In “Go Carolina”, David recounts the day his school speech therapist came for him and began, what would become, a series of torturous lessons to correct his ‘lazy tongue’ and lisp. This, despite the fact that the young speech therapist herself hailed from the Deep South and, as David disdainfully pointed out; “Here was a person for whom the word pen had two syllables.” 

Many of the stories are about the year that he moved to France with his boyfriend, Hugh, and had to enrol in beginner French and then harder French lessons. Sedaris describes his broken French tongue as him “speaking Yoda” but revels in the heady fear of being a stranger in a foreign land – things like going to the doctor and describing ailments in lousy French, or becoming the town idiot who only knows the French word for “bottleneck” so repeats it at every opportunity. My favourite of the ‘David in France’ stories had to be “Jesus Shaves”. Involving the recounting of a particular French class when the lesson plan was based around major holidays, and a Moroccan student had to be explained by her fellow classmates what Easter was. Aside from the cultural differences between bunnies and bells, describing the cornerstone of Christianity is hilariously hard to do when you know very little French.

He nice, the Jesus. 
— “Jesus Shaves” 

The bulk of ‘Me Talk Pretty One Day’ is about Sedaris and his boyfriend Hugh, and Sedaris’ adventures in French. And no wonder when this chapter of his life was clearly a deep well for personal anecdote. Particularly because it involved the rare occasion of a grown man going back to school and learning the very basics of a new language. And, as many English-speakers who have studied foreign languages will know, a main headache of such learning is no thanks to gender; 

I find it ridiculous to assign a gender to an inanimate object incapable of disrobing and making an occasional fool of itself. Why refer to lady crack pipe or good sir dishrag when these things could never live up to all that their sex implied? 
— “Me Talk Pretty One Day”

All of Sedaris’ stories are brilliantly funny, and he writes beautifully. Throughout my listening of the audiobook I was struck by certain thoughts and quotes that Sedaris delivers so as to linger. Even mundane musings on why he persists with the typewriter over a computer are delivered with sharp wit;

At the end of a miserable day, instead of grieving my virtual nothing, I can always look at my loaded wastepaper basket and tell myself that if I failed, at least I took a few trees down with me. 
— “Nutcracker.com”

But the reason I think David Sedaris is clearly a beloved author for so many (truly, he seems to have a cult-following status) is because he can have you in belly-aching tears one moment, and then ease you into poignancy. My favourite story of all was “The Youth in Asia” (the title is in reference to ‘euthanasia’ but Sedaris is struck by very different imagery when he initially hears the word). This story is initially a recounting of the Sedaris family pets and the histories of their deaths . . . but becomes about the loss of a parent. He read this story on the radio program ‘This American Life’ and I highly recommend it for a listen. Likewise, it has appeared in Esquire. I think I fell a little bit in love with David Sedaris after hearing this story, as I think anyone would.  

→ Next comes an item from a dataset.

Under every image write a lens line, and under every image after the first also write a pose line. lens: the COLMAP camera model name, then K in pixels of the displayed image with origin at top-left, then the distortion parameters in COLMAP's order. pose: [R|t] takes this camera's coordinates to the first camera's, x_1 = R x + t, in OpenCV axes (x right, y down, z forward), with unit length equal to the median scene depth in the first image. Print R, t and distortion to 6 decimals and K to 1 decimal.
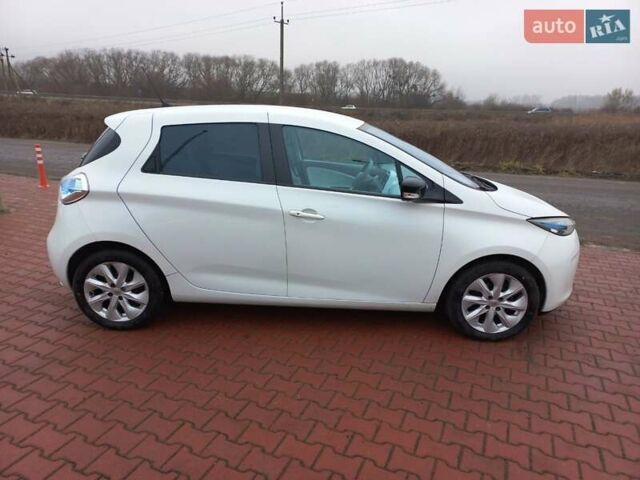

I thoroughly enjoyed my first encounter with David Sedaris, especially listening to his storytelling via audiobook. I was so enamoured, that when I typed ‘David Sedaris Australia’ into Google and found out he would be touring in January (doing a series of conversations and readings from his 2013 book, ‘Let's Explore Diabetes with Owls’) I snapped up two tickets for his Melbourne appearance.